What needs to be done
Whenever a line in the data below includes the string "Wendland", copy it out.

Dataset entries
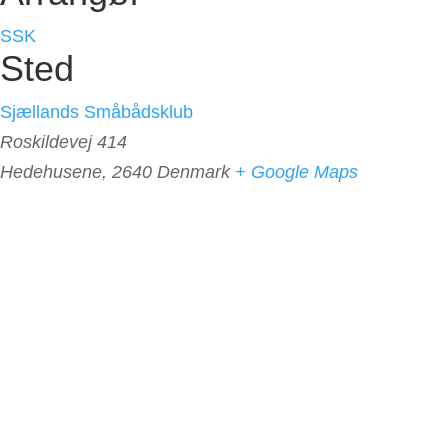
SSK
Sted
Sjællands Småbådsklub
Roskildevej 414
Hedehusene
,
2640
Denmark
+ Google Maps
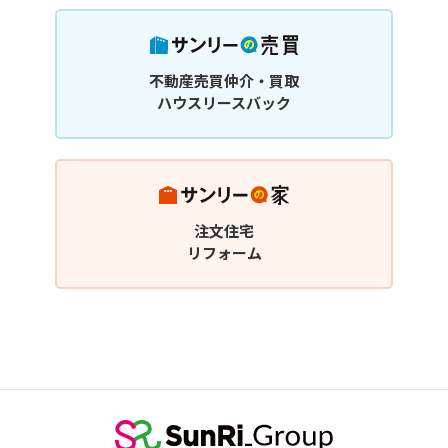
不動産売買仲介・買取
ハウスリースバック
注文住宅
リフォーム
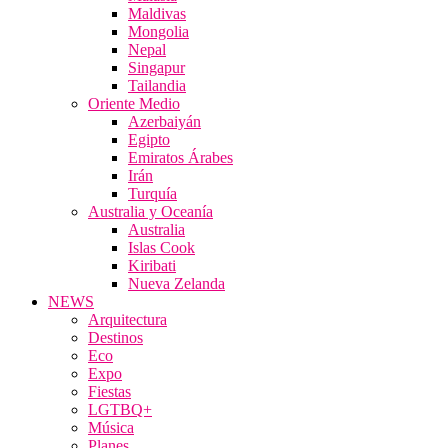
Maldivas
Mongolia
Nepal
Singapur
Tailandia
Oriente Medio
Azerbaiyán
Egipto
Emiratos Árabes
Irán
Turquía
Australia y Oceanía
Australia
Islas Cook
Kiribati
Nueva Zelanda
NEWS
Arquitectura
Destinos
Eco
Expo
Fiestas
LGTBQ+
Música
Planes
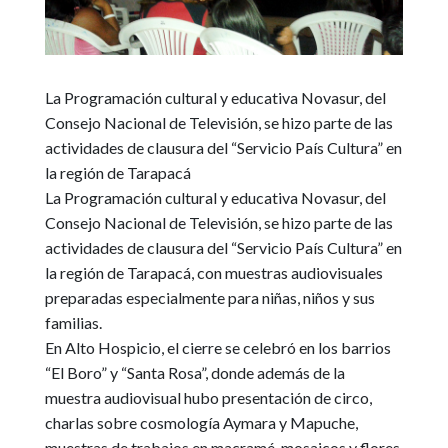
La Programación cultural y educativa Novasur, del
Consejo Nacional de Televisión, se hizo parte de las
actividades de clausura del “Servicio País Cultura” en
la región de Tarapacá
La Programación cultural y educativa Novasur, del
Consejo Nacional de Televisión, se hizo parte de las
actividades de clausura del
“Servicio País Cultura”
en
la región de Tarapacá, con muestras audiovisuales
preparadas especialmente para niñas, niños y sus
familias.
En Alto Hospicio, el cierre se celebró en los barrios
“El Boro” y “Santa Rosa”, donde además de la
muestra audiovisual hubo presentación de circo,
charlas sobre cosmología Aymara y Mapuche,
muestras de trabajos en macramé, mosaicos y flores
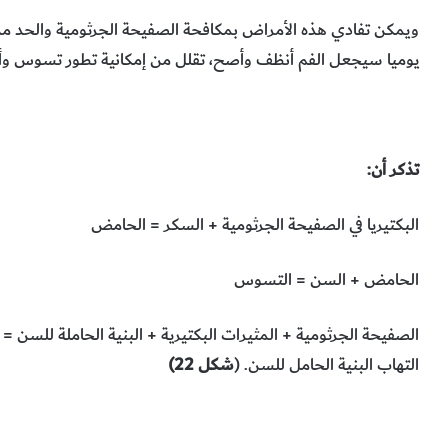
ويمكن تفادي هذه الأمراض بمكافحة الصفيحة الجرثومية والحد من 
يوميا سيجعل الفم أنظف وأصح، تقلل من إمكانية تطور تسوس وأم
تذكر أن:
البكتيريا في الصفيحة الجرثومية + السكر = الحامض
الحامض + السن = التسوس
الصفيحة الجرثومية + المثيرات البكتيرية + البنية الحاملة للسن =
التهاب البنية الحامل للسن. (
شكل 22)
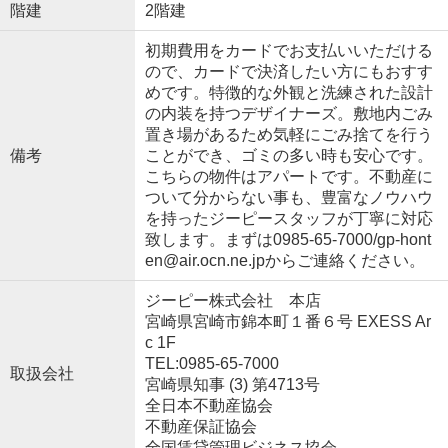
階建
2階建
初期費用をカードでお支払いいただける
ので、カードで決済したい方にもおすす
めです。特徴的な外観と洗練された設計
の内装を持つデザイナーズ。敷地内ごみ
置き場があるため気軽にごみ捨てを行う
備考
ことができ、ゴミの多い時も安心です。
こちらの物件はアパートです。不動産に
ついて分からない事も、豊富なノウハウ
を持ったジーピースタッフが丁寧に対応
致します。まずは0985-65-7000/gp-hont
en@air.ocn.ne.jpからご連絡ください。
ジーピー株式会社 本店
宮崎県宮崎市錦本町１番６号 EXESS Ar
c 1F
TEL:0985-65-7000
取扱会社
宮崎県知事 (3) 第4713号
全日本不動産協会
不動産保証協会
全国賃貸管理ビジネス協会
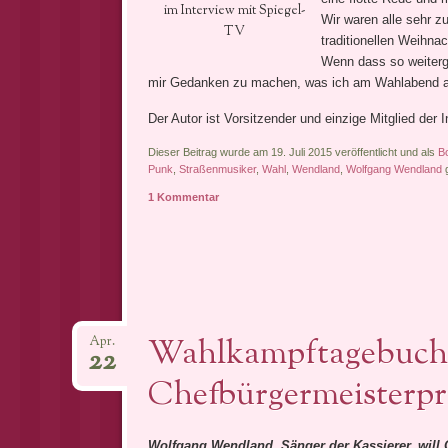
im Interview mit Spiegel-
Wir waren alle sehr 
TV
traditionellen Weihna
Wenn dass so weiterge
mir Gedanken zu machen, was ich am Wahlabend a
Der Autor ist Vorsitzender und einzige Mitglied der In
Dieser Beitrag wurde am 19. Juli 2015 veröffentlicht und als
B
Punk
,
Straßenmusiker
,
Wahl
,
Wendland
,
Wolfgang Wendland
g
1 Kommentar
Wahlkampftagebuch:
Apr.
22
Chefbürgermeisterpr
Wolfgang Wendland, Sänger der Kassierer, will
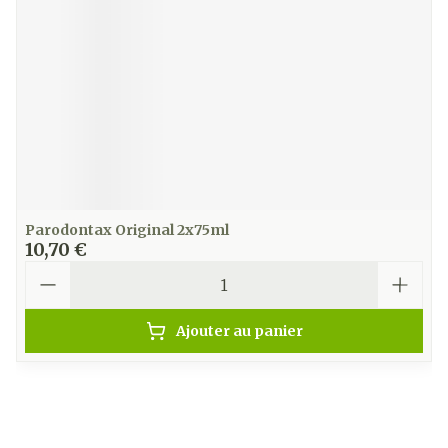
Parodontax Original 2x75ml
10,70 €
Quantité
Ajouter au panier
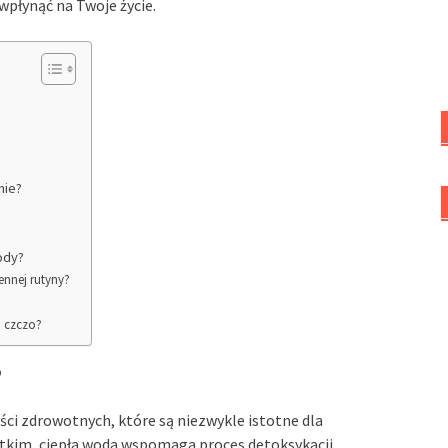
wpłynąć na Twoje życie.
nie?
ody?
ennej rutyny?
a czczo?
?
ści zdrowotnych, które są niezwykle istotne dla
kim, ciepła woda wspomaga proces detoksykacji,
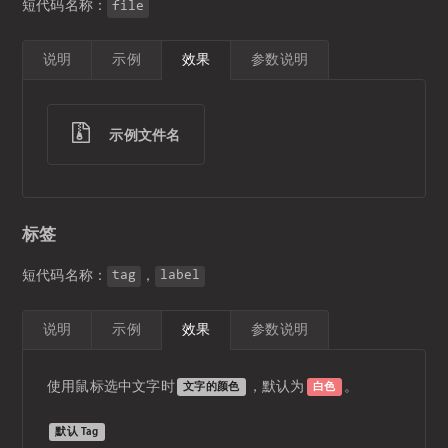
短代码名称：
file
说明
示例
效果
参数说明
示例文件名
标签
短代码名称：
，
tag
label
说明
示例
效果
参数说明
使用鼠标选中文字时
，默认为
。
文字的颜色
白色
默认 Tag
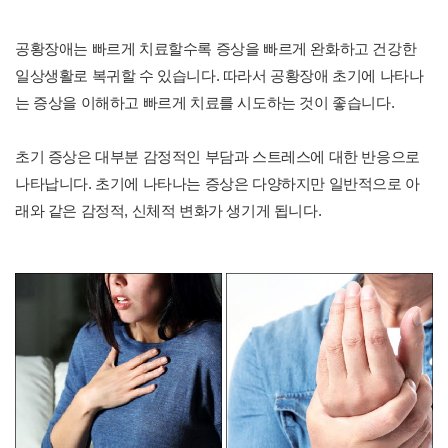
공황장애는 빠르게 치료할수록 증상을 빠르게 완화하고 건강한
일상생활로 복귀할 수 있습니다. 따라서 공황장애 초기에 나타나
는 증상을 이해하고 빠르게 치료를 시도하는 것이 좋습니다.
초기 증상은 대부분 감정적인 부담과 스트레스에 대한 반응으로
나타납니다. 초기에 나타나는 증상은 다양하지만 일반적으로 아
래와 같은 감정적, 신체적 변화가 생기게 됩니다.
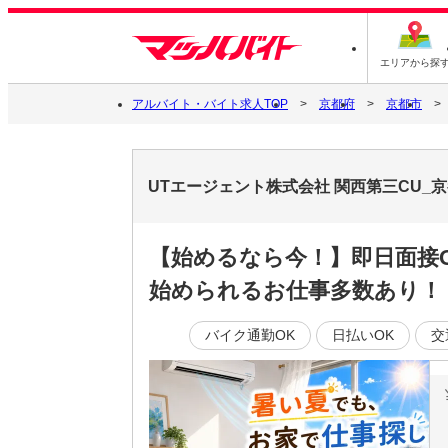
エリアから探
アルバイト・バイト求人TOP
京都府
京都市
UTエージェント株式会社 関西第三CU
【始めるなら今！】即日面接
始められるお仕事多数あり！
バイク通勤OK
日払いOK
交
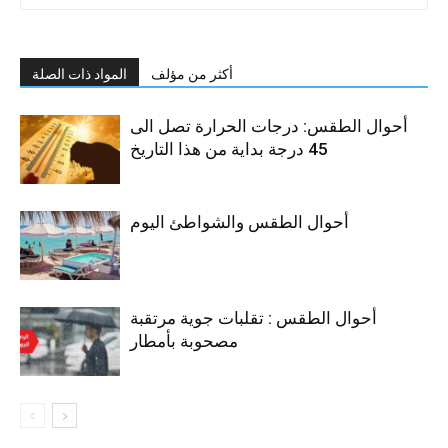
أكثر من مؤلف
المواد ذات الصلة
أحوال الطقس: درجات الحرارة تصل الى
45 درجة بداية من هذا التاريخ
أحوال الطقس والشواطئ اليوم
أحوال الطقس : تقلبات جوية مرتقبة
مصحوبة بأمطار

Reply to the task
Wendland
Wolfgang Wendland
Wolfgang Wendland, Sänger der Kassierer, will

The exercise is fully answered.